Fresh documents published by German magazine Der Spiegel claim the club set up ‘Project Longbow’ to bypass UEFA regulations and sold players’ image rights to an external company overseen by a London multi-millionaire, thereby writing off a huge cost from their accounts.
A La Liga spokesman said: ‘This confirms what we have been saying for years.’
He went on to accuse City — and Paris Saint-Germain — of cheating.
The new documents reveal City chief executive Ferran Soriano said, in reference to FFP, the club ‘need to fight this and do it in a way that is not visible, or we will be pointed out as the global enemies of football’.
In a further email explaining the project’s name, City’s chief legal adviser Simon Cliff noted the longbow was the ‘weapon the English used to beat the French at Crecy and Agincourt’. At the time of the email, France legend Michel Platini was Uefa president.
Der Spiegel allege that, under Soriano’s leadership, City came up with a scheme that ‘allowed for many of the operational costs to be shifted either fully or partially away from the club’.
Documents suggest a company called Fordham Sports Management — allegedly steered by Conservative Party donor David Rowland and his son Jonathan — paid City players for their image rights.

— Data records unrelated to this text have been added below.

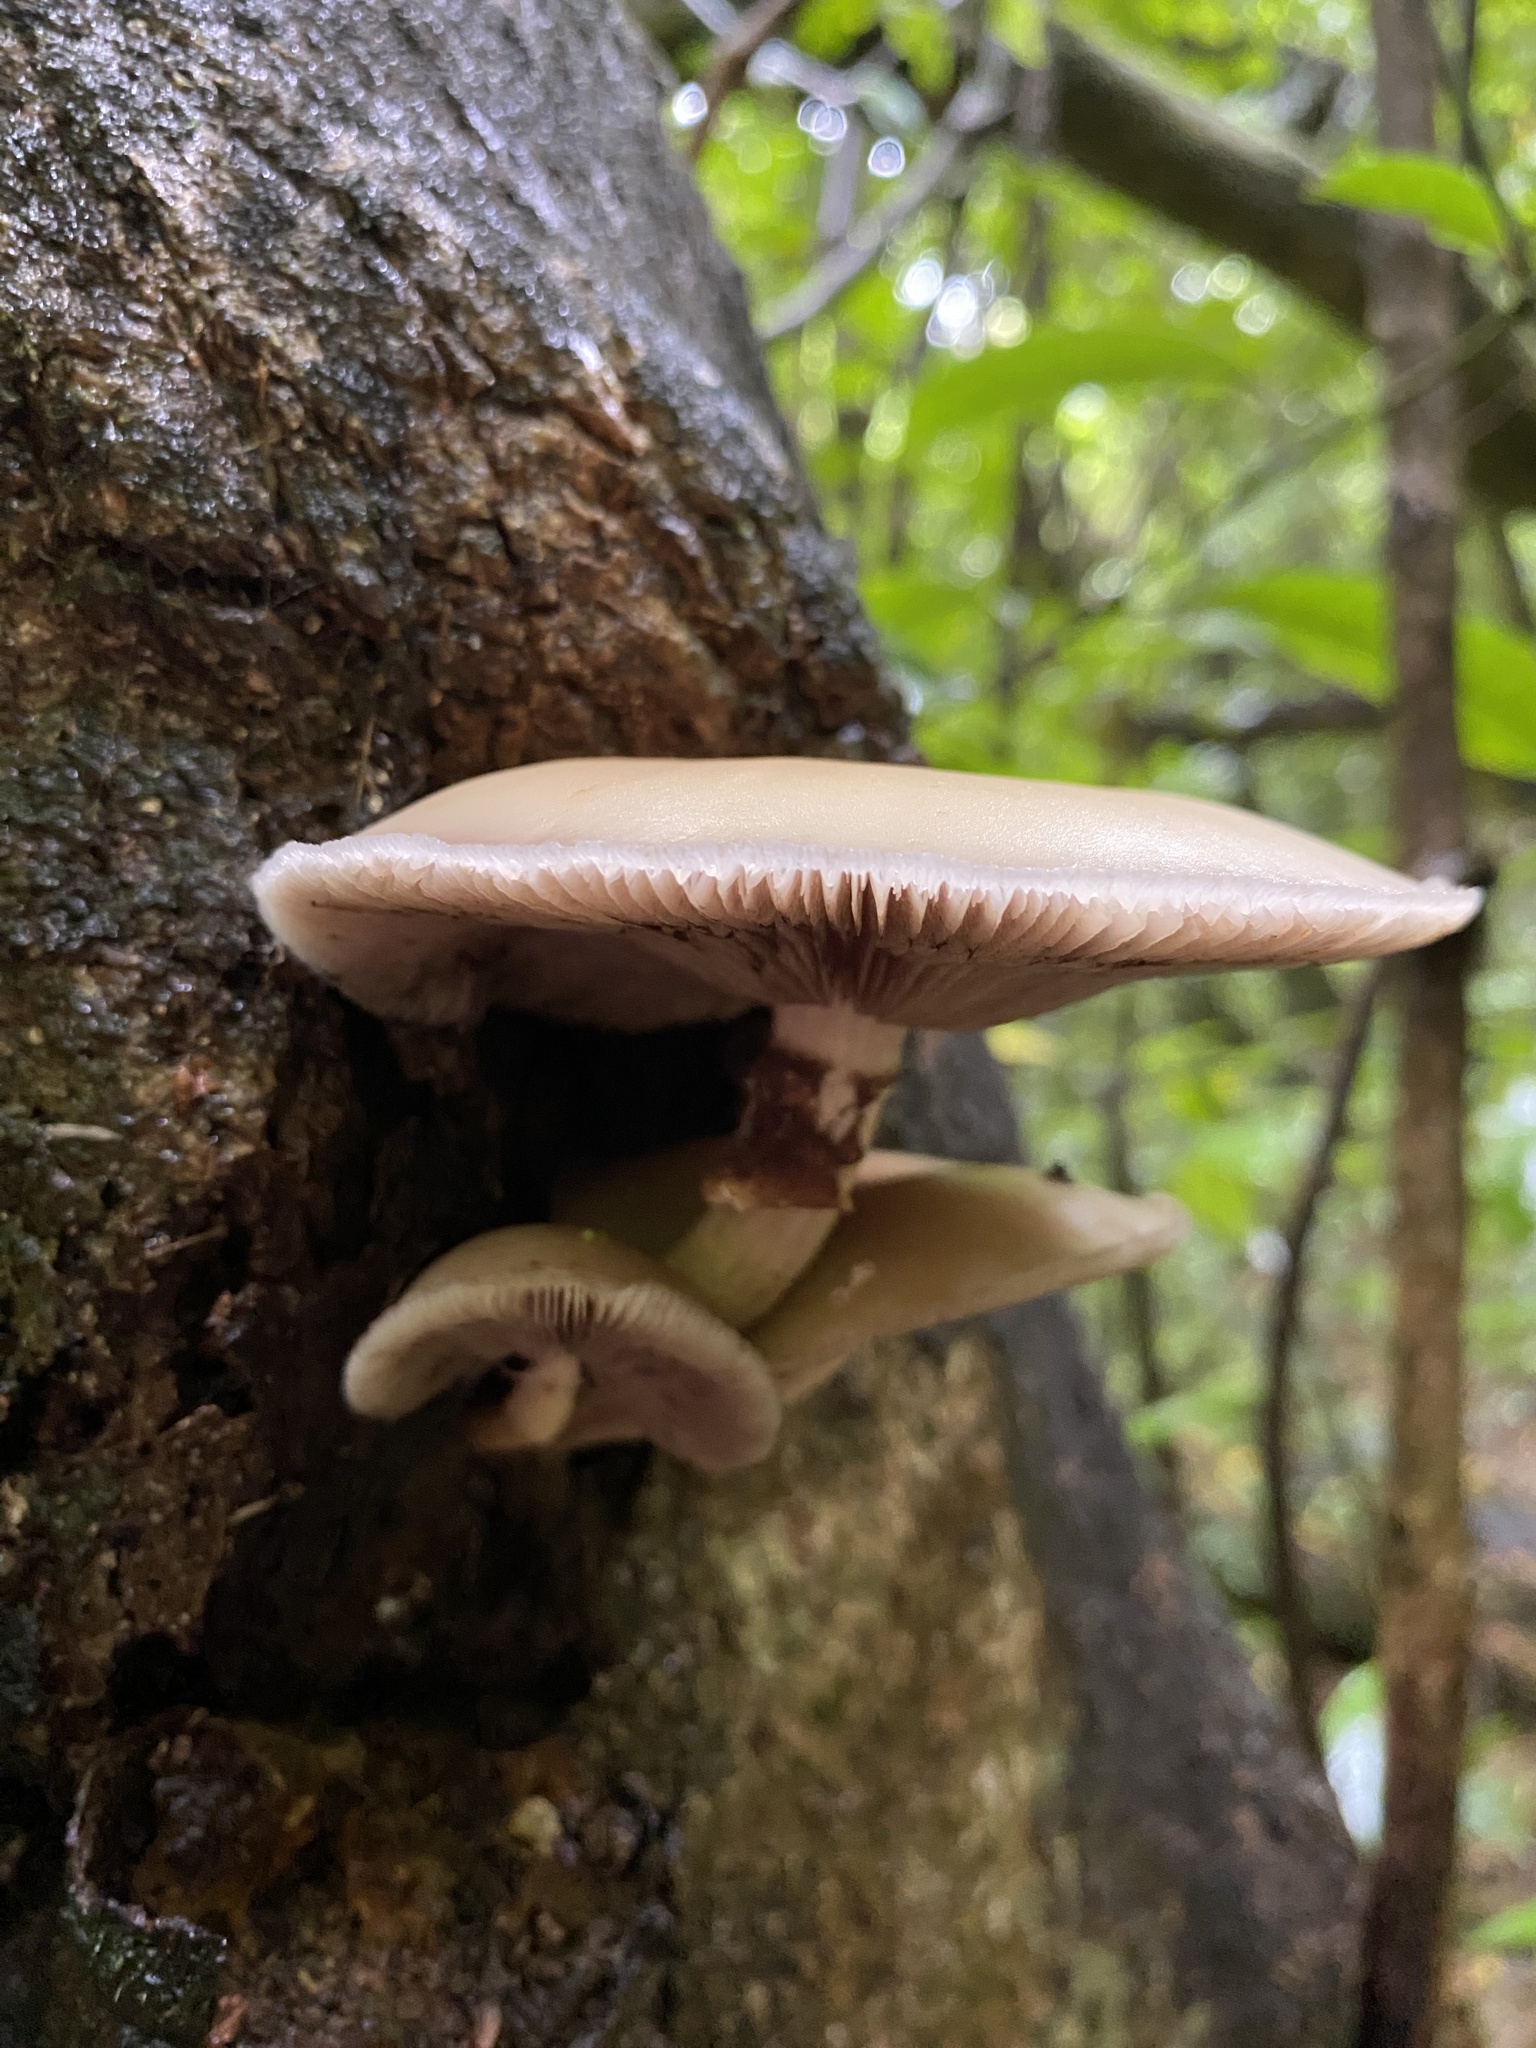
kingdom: Fungi
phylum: Basidiomycota
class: Agaricomycetes
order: Agaricales
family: Tubariaceae
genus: Cyclocybe
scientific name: Cyclocybe parasitica
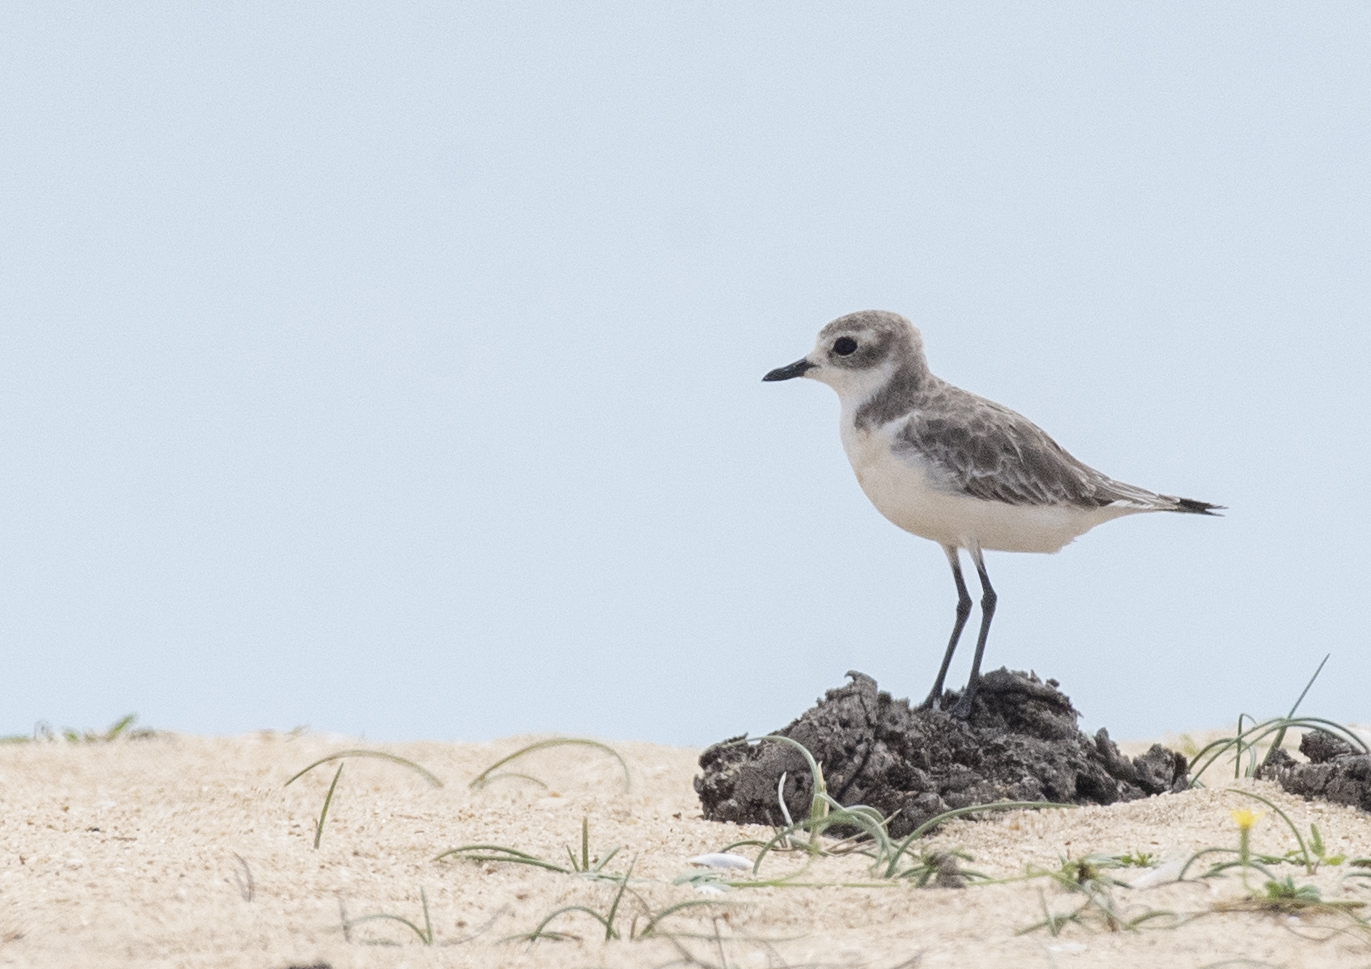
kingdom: Animalia
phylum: Chordata
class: Aves
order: Charadriiformes
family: Charadriidae
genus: Anarhynchus
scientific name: Anarhynchus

This commitment is normally met by clubs.
City’s Abu Dhabi owners are alleged to have reimbursed Fordham directly in a move which shaved millions off the club’s wage bill and allowed them to report around £26m extra in marketing income.
When auditors examined the arrangement on behalf of Uefa, they described it as a ‘very good deal for MCFC’, with one analyst stating he was having difficulty understanding how Fordham expected to make a return.
Cliff is claimed to have responded that he did not know because Fordham had not shown City their business plan. City declined to comment on Tuesday.